• [Extracted data entries]

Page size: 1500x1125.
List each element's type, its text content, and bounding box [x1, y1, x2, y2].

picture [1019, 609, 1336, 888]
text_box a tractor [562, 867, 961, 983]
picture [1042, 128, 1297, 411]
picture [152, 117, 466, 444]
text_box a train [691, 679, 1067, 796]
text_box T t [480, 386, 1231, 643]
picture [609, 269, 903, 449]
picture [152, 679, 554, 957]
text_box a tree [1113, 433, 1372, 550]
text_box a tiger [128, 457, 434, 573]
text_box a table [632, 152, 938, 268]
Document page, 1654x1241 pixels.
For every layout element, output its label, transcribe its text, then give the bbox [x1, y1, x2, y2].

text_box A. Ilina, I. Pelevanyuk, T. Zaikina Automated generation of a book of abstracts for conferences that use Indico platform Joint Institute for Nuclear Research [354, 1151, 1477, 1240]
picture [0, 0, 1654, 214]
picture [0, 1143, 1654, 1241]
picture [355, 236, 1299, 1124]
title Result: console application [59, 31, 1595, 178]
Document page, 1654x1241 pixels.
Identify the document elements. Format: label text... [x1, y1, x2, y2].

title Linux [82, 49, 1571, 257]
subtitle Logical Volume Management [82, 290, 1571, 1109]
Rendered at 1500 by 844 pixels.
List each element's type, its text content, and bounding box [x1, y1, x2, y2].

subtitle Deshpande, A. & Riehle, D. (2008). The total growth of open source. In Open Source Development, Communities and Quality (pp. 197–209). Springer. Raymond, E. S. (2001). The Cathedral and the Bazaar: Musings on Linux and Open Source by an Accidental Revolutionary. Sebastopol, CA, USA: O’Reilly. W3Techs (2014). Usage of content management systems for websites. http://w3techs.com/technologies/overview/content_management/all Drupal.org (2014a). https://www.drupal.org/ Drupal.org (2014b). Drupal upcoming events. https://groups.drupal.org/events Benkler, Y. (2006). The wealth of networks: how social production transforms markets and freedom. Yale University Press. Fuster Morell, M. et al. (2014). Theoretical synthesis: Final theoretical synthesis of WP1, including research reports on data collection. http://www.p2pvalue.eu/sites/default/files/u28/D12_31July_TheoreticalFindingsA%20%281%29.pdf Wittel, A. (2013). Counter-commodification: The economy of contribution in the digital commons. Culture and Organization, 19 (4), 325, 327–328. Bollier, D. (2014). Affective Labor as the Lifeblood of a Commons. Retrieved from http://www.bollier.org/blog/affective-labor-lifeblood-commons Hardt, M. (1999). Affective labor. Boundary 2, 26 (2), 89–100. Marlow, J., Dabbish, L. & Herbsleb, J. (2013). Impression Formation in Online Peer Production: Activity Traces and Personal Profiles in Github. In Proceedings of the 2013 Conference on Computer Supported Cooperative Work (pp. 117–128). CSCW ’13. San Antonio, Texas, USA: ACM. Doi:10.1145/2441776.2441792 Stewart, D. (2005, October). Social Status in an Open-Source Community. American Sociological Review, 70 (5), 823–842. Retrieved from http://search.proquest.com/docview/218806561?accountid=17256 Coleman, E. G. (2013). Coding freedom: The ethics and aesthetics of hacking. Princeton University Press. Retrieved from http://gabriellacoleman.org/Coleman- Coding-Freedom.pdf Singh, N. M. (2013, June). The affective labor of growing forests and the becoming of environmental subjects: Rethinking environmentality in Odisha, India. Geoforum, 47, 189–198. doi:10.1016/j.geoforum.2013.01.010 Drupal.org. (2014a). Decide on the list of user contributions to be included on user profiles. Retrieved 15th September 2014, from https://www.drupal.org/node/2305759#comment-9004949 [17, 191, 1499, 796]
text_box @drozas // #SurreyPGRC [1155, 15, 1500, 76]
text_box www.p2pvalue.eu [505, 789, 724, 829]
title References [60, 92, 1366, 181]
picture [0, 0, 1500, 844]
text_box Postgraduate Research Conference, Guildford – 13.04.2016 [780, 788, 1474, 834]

• [WHAT THE EXERCISE ASKS]
Return every line of the records above verbatim, without any alteration.

• [SOLUTION TO THE PROBLEM]
Page size: 1500x1125.
List each element's type, its text content, and bounding box [x1, y1, x2, y2].

picture [1019, 609, 1336, 888]
text_box a tractor [562, 867, 961, 983]
picture [1042, 128, 1297, 411]
picture [152, 117, 466, 444]
text_box a train [691, 679, 1067, 796]
text_box T t [480, 386, 1231, 643]
picture [609, 269, 903, 449]
picture [152, 679, 554, 957]
text_box a tree [1113, 433, 1372, 550]
text_box a tiger [128, 457, 434, 573]
text_box a table [632, 152, 938, 268]
Document page, 1654x1241 pixels.
For every layout element, output its label, transcribe its text, then give the bbox [x1, y1, x2, y2].

text_box A. Ilina, I. Pelevanyuk, T. Zaikina Automated generation of a book of abstracts for conferences that use Indico platform Joint Institute for Nuclear Research [354, 1151, 1477, 1240]
picture [0, 0, 1654, 214]
picture [0, 1143, 1654, 1241]
picture [355, 236, 1299, 1124]
title Result: console application [59, 31, 1595, 178]
Document page, 1654x1241 pixels.
Identify the document elements. Format: label text... [x1, y1, x2, y2].

title Linux [82, 49, 1571, 257]
subtitle Logical Volume Management [82, 290, 1571, 1109]
Rendered at 1500 by 844 pixels.
List each element's type, its text content, and bounding box [x1, y1, x2, y2].

subtitle Deshpande, A. & Riehle, D. (2008). The total growth of open source. In Open Source Development, Communities and Quality (pp. 197–209). Springer. Raymond, E. S. (2001). The Cathedral and the Bazaar: Musings on Linux and Open Source by an Accidental Revolutionary. Sebastopol, CA, USA: O’Reilly. W3Techs (2014). Usage of content management systems for websites. http://w3techs.com/technologies/overview/content_management/all Drupal.org (2014a). https://www.drupal.org/ Drupal.org (2014b). Drupal upcoming events. https://groups.drupal.org/events Benkler, Y. (2006). The wealth of networks: how social production transforms markets and freedom. Yale University Press. Fuster Morell, M. et al. (2014). Theoretical synthesis: Final theoretical synthesis of WP1, including research reports on data collection. http://www.p2pvalue.eu/sites/default/files/u28/D12_31July_TheoreticalFindingsA%20%281%29.pdf Wittel, A. (2013). Counter-commodification: The economy of contribution in the digital commons. Culture and Organization, 19 (4), 325, 327–328. Bollier, D. (2014). Affective Labor as the Lifeblood of a Commons. Retrieved from http://www.bollier.org/blog/affective-labor-lifeblood-commons Hardt, M. (1999). Affective labor. Boundary 2, 26 (2), 89–100. Marlow, J., Dabbish, L. & Herbsleb, J. (2013). Impression Formation in Online Peer Production: Activity Traces and Personal Profiles in Github. In Proceedings of the 2013 Conference on Computer Supported Cooperative Work (pp. 117–128). CSCW ’13. San Antonio, Texas, USA: ACM. Doi:10.1145/2441776.2441792 Stewart, D. (2005, October). Social Status in an Open-Source Community. American Sociological Review, 70 (5), 823–842. Retrieved from http://search.proquest.com/docview/218806561?accountid=17256 Coleman, E. G. (2013). Coding freedom: The ethics and aesthetics of hacking. Princeton University Press. Retrieved from http://gabriellacoleman.org/Coleman- Coding-Freedom.pdf Singh, N. M. (2013, June). The affective labor of growing forests and the becoming of environmental subjects: Rethinking environmentality in Odisha, India. Geoforum, 47, 189–198. doi:10.1016/j.geoforum.2013.01.010 Drupal.org. (2014a). Decide on the list of user contributions to be included on user profiles. Retrieved 15th September 2014, from https://www.drupal.org/node/2305759#comment-9004949 [17, 191, 1499, 796]
text_box @drozas // #SurreyPGRC [1155, 15, 1500, 76]
text_box www.p2pvalue.eu [505, 789, 724, 829]
title References [60, 92, 1366, 181]
picture [0, 0, 1500, 844]
text_box Postgraduate Research Conference, Guildford – 13.04.2016 [780, 788, 1474, 834]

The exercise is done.